人手不足で倒産する企業が出るほど、人手不足が深刻化しています。
ですが一方では「人手不足なのに採用されない」と嘆く人もいます。
厚生労働省が発表している有効求人倍率は8月に1.5倍を超え、正社員の有効求人倍率も1倍を超えているのになぜ、「採用されない」と嘆く人がいるのでしょうか。
考えられる理由は2つ。
- 求人企業と求職者のミスマッチ
- 人手不足を煽る報道
ひとつずつ説明していきます。
企業と人材とで求めるものが違っている
まず考えられる理由は、求人企業と求職者のミスマッチがあげられます。
つまり求める人材像と応募してくる人材、あるいは求める職場と応募できる職場にズレがあるのです。
人気のある職種には仕事を求める人が大勢集まります。ですが求人数が少なければ、採用される人も少なくなります。
当たり前のことですが、このミスマッチがあることで「人手不足なのに仕事が無い」という方が増えているのです。
それを裏付ける数字が、厚生労働省が発表している「一般職業紹介状況」です。
参考までに、ミスマッチが発生している職業をいくつか紹介します。
◇一般事務の職業◇
有効求人数 : 88,252件
有効求職数 :290,471人
有効求人倍率:0.30倍
◇建築・土木・測量技術者◇
有効求人数 : 56,102件
有効求職数 : 9,880人
有効求人倍率:5.68倍
◇建設の職業◇
有効求人数 : 28,783件
有効求職数 : 6,762人
有効求人倍率:4.26倍
求人数に対して求職者数が少なければ、企業は「人が集まらない」と感じます。
逆に求人数に対して求職者数が多ければ、求職者は「仕事が無い」と感じるでしょう。
これが「人手不足なのに仕事がない」と感じるひとつの理由です。
ミスマッチを解消するには
求人企業と求職者のミスマッチが起こるのは、求人票だけでは必要な情報を得られないことにあります。
このミスマッチを解決するには、お互いの要望を聞き、間を取り持つ「人」か「会社」が必要です。
そこでオススメしたいのが転職エージェントとに相談することです。
転職エージェントは企業から必要な人材を聞いていますし、求職者の経験やスキル、希望も聞いています。

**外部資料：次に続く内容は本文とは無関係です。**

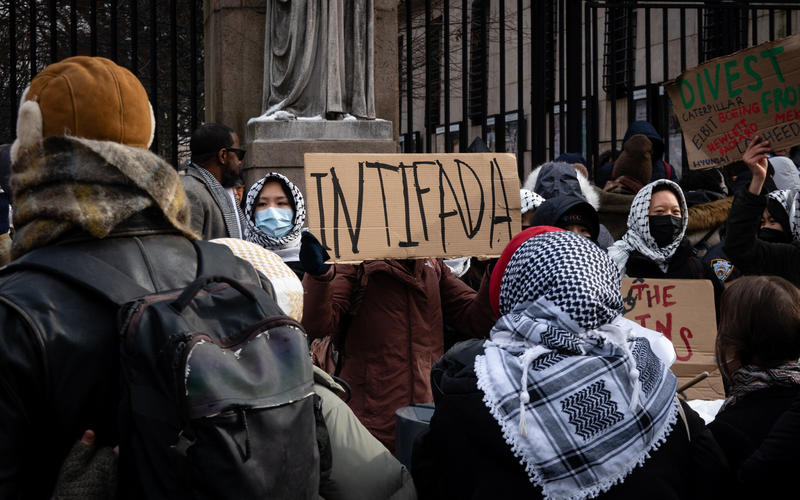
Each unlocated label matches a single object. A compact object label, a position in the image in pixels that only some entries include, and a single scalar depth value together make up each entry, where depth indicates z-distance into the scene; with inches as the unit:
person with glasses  198.8
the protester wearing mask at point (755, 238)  171.5
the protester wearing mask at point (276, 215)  174.2
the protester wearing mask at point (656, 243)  173.3
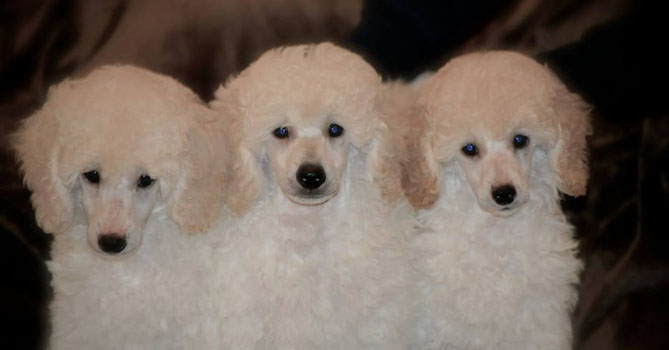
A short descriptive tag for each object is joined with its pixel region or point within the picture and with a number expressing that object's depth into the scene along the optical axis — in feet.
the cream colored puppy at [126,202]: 7.90
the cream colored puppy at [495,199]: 8.61
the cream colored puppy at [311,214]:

つまり求人企業と求職者のズレを、少なくする情報を持っているのです。
「人手不足なのに仕事がない」と感じたら、転職エージェントに相談することも考えてください。
「人手不足だ」と煽り過ぎている
連日のように「人手不足が深刻化している」という報道も、「人手不足なのに仕事が無い」と感じる理由になります。
なぜなら厚生労働省が発表している「労働力調査」をみると、女性や高齢者が働きに出ていることで、労働人口自体は増加しているのです。
上の表は平成2年から平成29年までの労働人口の変化です。
正規社員は減っていますが、非正規社員・パートアルバイトが増えているため、総数では増加しています。
つまり深刻な人手不足に陥っているのは一部の業界だけ、だと考えることも出来るのです。
それなのに全業界が人手不足だと取れるような記事を目にすることで、「人手不足だから採用されやすい」と考える人が増えている気がします。
「売り手市場だから」と軽く考えている
人手不足なのに仕事が無い要因は次の2つ。
- 求人企業と求職者のミスマッチ
- 過剰な「人手不足」の報道
ですがほかの要因として、就職活動に臨む姿勢も考えられます。
当たり前のことですが、人手不足だからといって「採用されやすい」わけではありません。
むしろ「人手不足だから採用されやすいだろう」と考えている人ほど、採用されないものです。
なぜなら「就職を軽く考えている」という雰囲気が体中からあふれ、その雰囲気は採用担当者に必ず伝わるからです。
「人手不足なのに仕事が無い」
そう考える前に自分自身の姿勢に問題がないか、見直してみることも大切です。
Note
次の2つが原因で「人手不足なのに仕事が無い」と感じてしまう。
- 全業界が人手不足だと勘違いしやすい
- 求人企業と求職者のミスマッチが発生している
とはいえ仕事がない原因は、自分にある可能性も否定できない。